昨日開催した「湖沼生態系再生研究会(手賀沼モデル)」では、千葉県環境研究センター水質環境研究室の平間幸雄先生から、手賀沼の水質について解説いただきました。
手賀沼は面積6.5平方キロ、平均水深0.86mという、浅くて小さな湖です。かつては畑や林だったところに宅地化が進み、1960年頃から沈水植物が減り始め、1970年代以降は流入河川よりも湖内のCODが高い状態で推移していました。現在のCODは8〜10mg/lくらいです。負荷の分類としては生活系が最も増加しているとのことでした。
質疑応答では、北千葉導水によって増水しやすくなり、それが抽水植物を枯死させて水質に悪影響を与えているのではないか、多少の水位低下では琵琶湖のように水草が生えて水質がよくなる効果は期待できないのではないか、ヘドロを除去しないと水草は生えないのではないか、など、様々な声が寄せられました。

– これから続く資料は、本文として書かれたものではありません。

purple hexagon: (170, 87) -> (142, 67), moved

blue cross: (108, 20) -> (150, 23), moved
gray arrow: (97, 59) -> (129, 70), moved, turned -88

次に私が、琵琶湖における水草の現状について、水草を刈って肥料にする仕組みが崩壊した現在、水草はスクリューに絡みつく、流れ藻の腐敗臭がするなど弊害の原因と捉えられていることを写真なども使ってご説明しました。
その後で行ったフリーディスカッションでは、どういう湖沼生態系を手賀沼で再生すべきか、今は再生に向けて具体的に行動できる状態ではない、もう少し情報収集と意見交換が必要ということになりました。
日本のように人口密度の高い国では、人の影響がない、手つかずの自然というものはほとんど存在しません。この国では人の自然への働きかけが持続的であるように、長い時間をかけて試行錯誤が続けられてきたのだと思います。
しかし1950年代の高度成長以降、日本人の生活様式は、それまでとは断絶に近いくらいに変わりました。その変わった生活様式で自然とサステナブルにつきあっていくにはどうすればいいのか。それは既に、過去に例がない状態を新たに作らなければならない段階にあるのかもしれません。